— BEGIN —

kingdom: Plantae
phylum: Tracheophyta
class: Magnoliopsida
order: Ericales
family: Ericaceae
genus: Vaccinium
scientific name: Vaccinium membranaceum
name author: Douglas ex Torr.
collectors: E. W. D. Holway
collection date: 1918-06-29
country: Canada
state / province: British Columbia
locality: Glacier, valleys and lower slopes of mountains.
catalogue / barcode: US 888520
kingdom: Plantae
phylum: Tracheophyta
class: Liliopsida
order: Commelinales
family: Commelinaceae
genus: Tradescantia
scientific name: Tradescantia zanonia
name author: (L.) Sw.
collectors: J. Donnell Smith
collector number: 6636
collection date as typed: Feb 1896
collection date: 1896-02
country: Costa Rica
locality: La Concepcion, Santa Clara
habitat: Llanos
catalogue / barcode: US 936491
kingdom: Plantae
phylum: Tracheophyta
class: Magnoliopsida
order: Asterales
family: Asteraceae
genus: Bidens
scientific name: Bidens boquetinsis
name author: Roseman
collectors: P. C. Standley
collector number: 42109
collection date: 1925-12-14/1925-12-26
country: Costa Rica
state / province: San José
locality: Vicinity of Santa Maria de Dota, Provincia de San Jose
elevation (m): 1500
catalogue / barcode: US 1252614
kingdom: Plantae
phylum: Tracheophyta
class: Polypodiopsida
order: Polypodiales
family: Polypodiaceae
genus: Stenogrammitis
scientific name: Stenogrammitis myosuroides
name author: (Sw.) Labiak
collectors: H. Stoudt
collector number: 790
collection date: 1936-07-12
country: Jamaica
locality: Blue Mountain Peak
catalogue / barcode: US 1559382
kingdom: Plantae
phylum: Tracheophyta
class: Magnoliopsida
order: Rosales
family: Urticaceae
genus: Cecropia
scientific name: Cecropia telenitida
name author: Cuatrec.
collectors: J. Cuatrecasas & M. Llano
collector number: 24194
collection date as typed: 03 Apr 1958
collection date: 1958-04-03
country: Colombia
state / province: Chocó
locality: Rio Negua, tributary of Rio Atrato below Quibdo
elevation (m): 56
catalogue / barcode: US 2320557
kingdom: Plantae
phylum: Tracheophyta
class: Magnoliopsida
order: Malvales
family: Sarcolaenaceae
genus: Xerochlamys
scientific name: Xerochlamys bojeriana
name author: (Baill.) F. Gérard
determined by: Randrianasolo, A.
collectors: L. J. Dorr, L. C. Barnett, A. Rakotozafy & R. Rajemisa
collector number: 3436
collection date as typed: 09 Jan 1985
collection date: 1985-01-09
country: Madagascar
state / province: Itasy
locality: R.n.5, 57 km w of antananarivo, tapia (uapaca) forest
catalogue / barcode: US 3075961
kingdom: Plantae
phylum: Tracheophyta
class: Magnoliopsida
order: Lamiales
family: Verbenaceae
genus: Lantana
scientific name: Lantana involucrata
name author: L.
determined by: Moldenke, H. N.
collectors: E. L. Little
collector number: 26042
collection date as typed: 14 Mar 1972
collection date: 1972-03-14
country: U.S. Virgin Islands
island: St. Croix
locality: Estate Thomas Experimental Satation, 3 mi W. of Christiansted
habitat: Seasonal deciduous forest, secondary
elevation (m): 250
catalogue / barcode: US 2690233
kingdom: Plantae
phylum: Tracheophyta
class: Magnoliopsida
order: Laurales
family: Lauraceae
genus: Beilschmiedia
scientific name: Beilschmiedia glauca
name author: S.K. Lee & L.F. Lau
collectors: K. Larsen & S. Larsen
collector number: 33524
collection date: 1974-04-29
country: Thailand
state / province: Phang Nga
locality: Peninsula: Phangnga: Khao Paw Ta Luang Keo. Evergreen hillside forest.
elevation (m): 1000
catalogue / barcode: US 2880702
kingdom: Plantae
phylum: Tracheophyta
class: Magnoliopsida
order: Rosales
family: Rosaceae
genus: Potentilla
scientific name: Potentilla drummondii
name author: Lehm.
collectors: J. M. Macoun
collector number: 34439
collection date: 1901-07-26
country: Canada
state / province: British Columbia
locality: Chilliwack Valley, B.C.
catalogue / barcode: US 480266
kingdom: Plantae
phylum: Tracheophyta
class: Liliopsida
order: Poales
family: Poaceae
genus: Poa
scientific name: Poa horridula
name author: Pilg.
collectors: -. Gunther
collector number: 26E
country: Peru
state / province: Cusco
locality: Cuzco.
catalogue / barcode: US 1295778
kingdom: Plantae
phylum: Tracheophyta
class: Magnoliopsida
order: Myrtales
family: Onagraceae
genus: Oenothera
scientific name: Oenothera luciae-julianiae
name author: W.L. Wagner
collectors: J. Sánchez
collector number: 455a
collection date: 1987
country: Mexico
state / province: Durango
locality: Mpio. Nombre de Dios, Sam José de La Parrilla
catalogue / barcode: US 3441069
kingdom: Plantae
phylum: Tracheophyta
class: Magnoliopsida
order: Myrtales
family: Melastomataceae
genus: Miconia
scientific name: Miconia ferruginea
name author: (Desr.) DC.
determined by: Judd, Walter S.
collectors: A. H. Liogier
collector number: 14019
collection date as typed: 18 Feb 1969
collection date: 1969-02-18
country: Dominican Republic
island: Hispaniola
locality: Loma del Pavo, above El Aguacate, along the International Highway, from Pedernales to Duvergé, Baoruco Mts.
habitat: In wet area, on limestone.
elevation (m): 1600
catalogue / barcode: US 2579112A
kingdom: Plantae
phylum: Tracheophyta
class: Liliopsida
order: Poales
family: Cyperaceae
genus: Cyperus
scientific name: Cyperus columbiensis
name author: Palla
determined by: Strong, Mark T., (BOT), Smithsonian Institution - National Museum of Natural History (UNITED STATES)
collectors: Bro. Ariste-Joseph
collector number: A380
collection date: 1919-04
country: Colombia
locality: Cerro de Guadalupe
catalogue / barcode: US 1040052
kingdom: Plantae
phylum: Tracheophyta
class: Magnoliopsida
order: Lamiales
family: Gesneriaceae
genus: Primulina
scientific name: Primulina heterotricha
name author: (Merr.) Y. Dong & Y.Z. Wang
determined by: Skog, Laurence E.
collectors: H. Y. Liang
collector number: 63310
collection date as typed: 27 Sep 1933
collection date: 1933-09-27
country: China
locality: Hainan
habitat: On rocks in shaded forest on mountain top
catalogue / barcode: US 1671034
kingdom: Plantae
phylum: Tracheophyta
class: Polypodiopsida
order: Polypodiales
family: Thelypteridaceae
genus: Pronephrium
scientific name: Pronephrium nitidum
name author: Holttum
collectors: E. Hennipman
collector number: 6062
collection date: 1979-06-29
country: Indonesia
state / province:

— END —

## EXERCISE DETAILS
Number the lines above in order as a list, omitting any blank lines.

## THE RESULT
1. kingdom: Plantae
2. phylum: Tracheophyta
3. class: Magnoliopsida
4. order: Ericales
5. family: Ericaceae
6. genus: Vaccinium
7. scientific name: Vaccinium membranaceum
8. name author: Douglas ex Torr.
9. collectors: E. W. D. Holway
10. collection date: 1918-06-29
11. country: Canada
12. state / province: British Columbia
13. locality: Glacier, valleys and lower slopes of mountains.
14. catalogue / barcode: US 888520
15. kingdom: Plantae
16. phylum: Tracheophyta
17. class: Liliopsida
18. order: Commelinales
19. family: Commelinaceae
20. genus: Tradescantia
21. scientific name: Tradescantia zanonia
22. name author: (L.) Sw.
23. collectors: J. Donnell Smith
24. collector number: 6636
25. collection date as typed: Feb 1896
26. collection date: 1896-02
27. country: Costa Rica
28. locality: La Concepcion, Santa Clara
29. habitat: Llanos
30. catalogue / barcode: US 936491
31. kingdom: Plantae
32. phylum: Tracheophyta
33. class: Magnoliopsida
34. order: Asterales
35. family: Asteraceae
36. genus: Bidens
37. scientific name: Bidens boquetinsis
38. name author: Roseman
39. collectors: P. C. Standley
40. collector number: 42109
41. collection date: 1925-12-14/1925-12-26
42. country: Costa Rica
43. state / province: San José
44. locality: Vicinity of Santa Maria de Dota, Provincia de San Jose
45. elevation (m): 1500
46. catalogue / barcode: US 1252614
47. kingdom: Plantae
48. phylum: Tracheophyta
49. class: Polypodiopsida
50. order: Polypodiales
51. family: Polypodiaceae
52. genus: Stenogrammitis
53. scientific name: Stenogrammitis myosuroides
54. name author: (Sw.) Labiak
55. collectors: H. Stoudt
56. collector number: 790
57. collection date: 1936-07-12
58. country: Jamaica
59. locality: Blue Mountain Peak
60. catalogue / barcode: US 1559382
61. kingdom: Plantae
62. phylum: Tracheophyta
63. class: Magnoliopsida
64. order: Rosales
65. family: Urticaceae
66. genus: Cecropia
67. scientific name: Cecropia telenitida
68. name author: Cuatrec.
69. collectors: J. Cuatrecasas & M. Llano
70. collector number: 24194
71. collection date as typed: 03 Apr 1958
72. collection date: 1958-04-03
73. country: Colombia
74. state / province: Chocó
75. locality: Rio Negua, tributary of Rio Atrato below Quibdo
76. elevation (m): 56
77. catalogue / barcode: US 2320557
78. kingdom: Plantae
79. phylum: Tracheophyta
80. class: Magnoliopsida
81. order: Malvales
82. family: Sarcolaenaceae
83. genus: Xerochlamys
84. scientific name: Xerochlamys bojeriana
85. name author: (Baill.) F. Gérard
86. determined by: Randrianasolo, A.
87. collectors: L. J. Dorr, L. C. Barnett, A. Rakotozafy & R. Rajemisa
88. collector number: 3436
89. collection date as typed: 09 Jan 1985
90. collection date: 1985-01-09
91. country: Madagascar
92. state / province: Itasy
93. locality: R.n.5, 57 km w of antananarivo, tapia (uapaca) forest
94. catalogue / barcode: US 3075961
95. kingdom: Plantae
96. phylum: Tracheophyta
97. class: Magnoliopsida
98. order: Lamiales
99. family: Verbenaceae
100. genus: Lantana
101. scientific name: Lantana involucrata
102. name author: L.
103. determined by: Moldenke, H. N.
104. collectors: E. L. Little
105. collector number: 26042
106. collection date as typed: 14 Mar 1972
107. collection date: 1972-03-14
108. country: U.S. Virgin Islands
109. island: St. Croix
110. locality: Estate Thomas Experimental Satation, 3 mi W. of Christiansted
111. habitat: Seasonal deciduous forest, secondary
112. elevation (m): 250
113. catalogue / barcode: US 2690233
114. kingdom: Plantae
115. phylum: Tracheophyta
116. class: Magnoliopsida
117. order: Laurales
118. family: Lauraceae
119. genus: Beilschmiedia
120. scientific name: Beilschmiedia glauca
121. name author: S.K. Lee & L.F. Lau
122. collectors: K. Larsen & S. Larsen
123. collector number: 33524
124. collection date: 1974-04-29
125. country: Thailand
126. state / province: Phang Nga
127. locality: Peninsula: Phangnga: Khao Paw Ta Luang Keo. Evergreen hillside forest.
128. elevation (m): 1000
129. catalogue / barcode: US 2880702
130. kingdom: Plantae
131. phylum: Tracheophyta
132. class: Magnoliopsida
133. order: Rosales
134. family: Rosaceae
135. genus: Potentilla
136. scientific name: Potentilla drummondii
137. name author: Lehm.
138. collectors: J. M. Macoun
139. collector number: 34439
140. collection date: 1901-07-26
141. country: Canada
142. state / province: British Columbia
143. locality: Chilliwack Valley, B.C.
144. catalogue / barcode: US 480266
145. kingdom: Plantae
146. phylum: Tracheophyta
147. class: Liliopsida
148. order: Poales
149. family: Poaceae
150. genus: Poa
151. scientific name: Poa horridula
152. name author: Pilg.
153. collectors: -. Gunther
154. collector number: 26E
155. country: Peru
156. state / province: Cusco
157. locality: Cuzco.
158. catalogue / barcode: US 1295778
159. kingdom: Plantae
160. phylum: Tracheophyta
161. class: Magnoliopsida
162. order: Myrtales
163. family: Onagraceae
164. genus: Oenothera
165. scientific name: Oenothera luciae-julianiae
166. name author: W.L. Wagner
167. collectors: J. Sánchez
168. collector number: 455a
169. collection date: 1987
170. country: Mexico
171. state / province: Durango
172. locality: Mpio. Nombre de Dios, Sam José de La Parrilla
173. catalogue / barcode: US 3441069
174. kingdom: Plantae
175. phylum: Tracheophyta
176. class: Magnoliopsida
177. order: Myrtales
178. family: Melastomataceae
179. genus: Miconia
180. scientific name: Miconia ferruginea
181. name author: (Desr.) DC.
182. determined by: Judd, Walter S.
183. collectors: A. H. Liogier
184. collector number: 14019
185. collection date as typed: 18 Feb 1969
186. collection date: 1969-02-18
187. country: Dominican Republic
188. island: Hispaniola
189. locality: Loma del Pavo, above El Aguacate, along the International Highway, from Pedernales to Duvergé, Baoruco Mts.
190. habitat: In wet area, on limestone.
191. elevation (m): 1600
192. catalogue / barcode: US 2579112A
193. kingdom: Plantae
194. phylum: Tracheophyta
195. class: Liliopsida
196. order: Poales
197. family: Cyperaceae
198. genus: Cyperus
199. scientific name: Cyperus columbiensis
200. name author: Palla
201. determined by: Strong, Mark T., (BOT), Smithsonian Institution - National Museum of Natural History (UNITED STATES)
202. collectors: Bro. Ariste-Joseph
203. collector number: A380
204. collection date: 1919-04
205. country: Colombia
206. locality: Cerro de Guadalupe
207. catalogue / barcode: US 1040052
208. kingdom: Plantae
209. phylum: Tracheophyta
210. class: Magnoliopsida
211. order: Lamiales
212. family: Gesneriaceae
213. genus: Primulina
214. scientific name: Primulina heterotricha
215. name author: (Merr.) Y. Dong & Y.Z. Wang
216. determined by: Skog, Laurence E.
217. collectors: H. Y. Liang
218. collector number: 63310
219. collection date as typed: 27 Sep 1933
220. collection date: 1933-09-27
221. country: China
222. locality: Hainan
223. habitat: On rocks in shaded forest on mountain top
224. catalogue / barcode: US 1671034
225. kingdom: Plantae
226. phylum: Tracheophyta
227. class: Polypodiopsida
228. order: Polypodiales
229. family: Thelypteridaceae
230. genus: Pronephrium
231. scientific name: Pronephrium nitidum
232. name author: Holttum
233. collectors: E. Hennipman
234. collector number: 6062
235. collection date: 1979-06-29
236. country: Indonesia
237. state / province:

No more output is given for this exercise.